Hello,

This week, I've been working on a related topic that I had missed entirely in 
my initial proposal: serialization.

Developers will obtain aware datetimes from Django when USE_TZ = True. We must 
ensure that they serialize correctly.

Currently, the serialization code isn't very consistent with datetimes:
        - JSON: the serializer uses the '%Y-%m-%d %H:%M:%S' format, losing 
microseconds and timezone information. This dates back to the initial commit at 
r3237. See also #10201.
        - XML: the serializer delegates to DateTimeField.value_to_string, who 
also uses the '%Y-%m-%d %H:%M:%S' format.
        - YAML: the serializer handles datetimes natively, and it includes 
microseconds and UTC offset in the output.

I've hesitated between converting datetimes to UTC or rendering them as-is with 
an UTC offset. The former would be more consistent with the database and it's 
recommended in YAML. But the latter avoids modifying the data: not only is it 
faster, but it's also more predictable. Serialization isn't just about storing 
the data for further retrieval, it can be used to print arbitrary data in a 
different format. Finally, when the data comes straight from the database (the 
common case), it will be in UTC anyway.

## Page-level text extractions
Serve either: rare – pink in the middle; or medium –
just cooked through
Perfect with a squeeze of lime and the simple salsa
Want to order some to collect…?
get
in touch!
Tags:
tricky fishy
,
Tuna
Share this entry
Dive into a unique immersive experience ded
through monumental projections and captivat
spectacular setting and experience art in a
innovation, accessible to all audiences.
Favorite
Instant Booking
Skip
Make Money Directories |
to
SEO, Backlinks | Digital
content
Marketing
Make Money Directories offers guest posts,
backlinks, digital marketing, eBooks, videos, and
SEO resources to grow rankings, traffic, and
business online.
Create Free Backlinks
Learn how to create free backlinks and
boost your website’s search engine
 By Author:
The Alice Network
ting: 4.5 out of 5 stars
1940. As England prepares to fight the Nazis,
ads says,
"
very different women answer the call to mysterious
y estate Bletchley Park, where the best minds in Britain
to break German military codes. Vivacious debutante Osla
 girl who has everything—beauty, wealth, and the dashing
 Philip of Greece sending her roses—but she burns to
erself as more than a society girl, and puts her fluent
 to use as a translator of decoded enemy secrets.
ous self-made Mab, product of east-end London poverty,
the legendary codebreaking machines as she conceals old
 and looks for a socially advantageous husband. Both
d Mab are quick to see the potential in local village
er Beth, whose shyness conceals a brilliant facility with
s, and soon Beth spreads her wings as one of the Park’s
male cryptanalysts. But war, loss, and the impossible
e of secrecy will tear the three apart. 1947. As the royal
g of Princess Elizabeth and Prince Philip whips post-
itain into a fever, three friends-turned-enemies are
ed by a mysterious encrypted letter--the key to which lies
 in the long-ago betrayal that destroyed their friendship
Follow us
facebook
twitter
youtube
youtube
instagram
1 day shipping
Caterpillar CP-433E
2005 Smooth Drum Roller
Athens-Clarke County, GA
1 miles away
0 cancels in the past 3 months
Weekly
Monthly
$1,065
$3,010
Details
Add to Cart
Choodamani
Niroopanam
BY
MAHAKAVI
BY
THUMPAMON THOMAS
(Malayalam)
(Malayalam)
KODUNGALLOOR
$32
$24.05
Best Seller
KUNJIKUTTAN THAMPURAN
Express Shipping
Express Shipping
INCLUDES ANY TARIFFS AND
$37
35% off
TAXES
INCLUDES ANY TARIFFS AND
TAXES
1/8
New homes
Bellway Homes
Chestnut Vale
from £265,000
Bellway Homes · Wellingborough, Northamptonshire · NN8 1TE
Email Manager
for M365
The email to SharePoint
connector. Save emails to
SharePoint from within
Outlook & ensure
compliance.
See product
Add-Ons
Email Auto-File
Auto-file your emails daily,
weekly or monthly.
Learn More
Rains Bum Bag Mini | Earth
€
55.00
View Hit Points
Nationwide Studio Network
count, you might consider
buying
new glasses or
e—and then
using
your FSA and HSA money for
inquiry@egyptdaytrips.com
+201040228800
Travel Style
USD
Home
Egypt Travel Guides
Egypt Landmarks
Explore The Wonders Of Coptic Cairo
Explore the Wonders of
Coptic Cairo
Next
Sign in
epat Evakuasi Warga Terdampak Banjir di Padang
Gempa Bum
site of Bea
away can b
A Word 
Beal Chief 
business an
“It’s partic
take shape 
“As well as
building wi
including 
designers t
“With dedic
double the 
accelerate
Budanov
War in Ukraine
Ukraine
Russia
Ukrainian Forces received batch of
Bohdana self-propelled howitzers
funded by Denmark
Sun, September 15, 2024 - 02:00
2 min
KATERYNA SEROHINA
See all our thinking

## REQUIRED TASKS
#1 According to the post on Django datetime serialization, why does the author favor rendering datetimes as-is with a UTC offset over converting them to UTC? Answer in one to three sentences.
#2 Continue the post on Django datetime serialization from its last sentence.
The listing stands apart from the post on Django datetime serialization.

## ANSWERS PER TASK
#1 Rendering datetimes as-is avoids modifying the data, which makes it faster and more predictable, and serialization may be used to print arbitrary data in a different format rather than only to store it for later retrieval. In the common case, data taken straight from the database will be in UTC anyway.

#2
Eventually, I've decided to serialize aware datetimes without conversion. The 
implementation is here:
https://bitbucket.org/aaugustin/django/compare/..django/django

Here are the new serialization formats for datetimes:
        - JSON: as described in the specification at 
http://www.ecma-international.org/publications/files/ECMA-ST/Ecma-262.pdf > 
15.9.1.15 Date Time String Format.
        - XML: as produced by datetime.isoformat(), ISO8601.
        - YAML: unchanged, compatible with http://yaml.org/type/timestamp.html 
— the canonical representation uses 'T' as separator and is in UTC, but it's 
also acceptable to use a space and include an offset like pyyaml does.
These formats follow the best practices described in 
http://www.w3.org/TR/NOTE-datetime.

This fix is backwards-incompatible for the JSON and XML serializers: it 
includes fractional seconds and timezone information, and it uses the 
normalized separator, 'T', between the date and time parts. However, I've made 
sure that existing fixtures will load properly with the new code. I'll mention 
all this in the release notes.

Unrelatedly, I have switched the SQLite backend to supports_timezones = False, 
because it really doesn't make sense to write the UTC offset but ignore it when 
reading back the data.

Best regards,

-- 
Aymeric Augustin.

On 17 sept. 2011, at 09:59, Aymeric Augustin wrote:

> Hello,
> 
> This week, I've gathered all the information I need about how the database 
> engines and adapters supported by Django handle datetime objects. I'm 
> attaching my findings.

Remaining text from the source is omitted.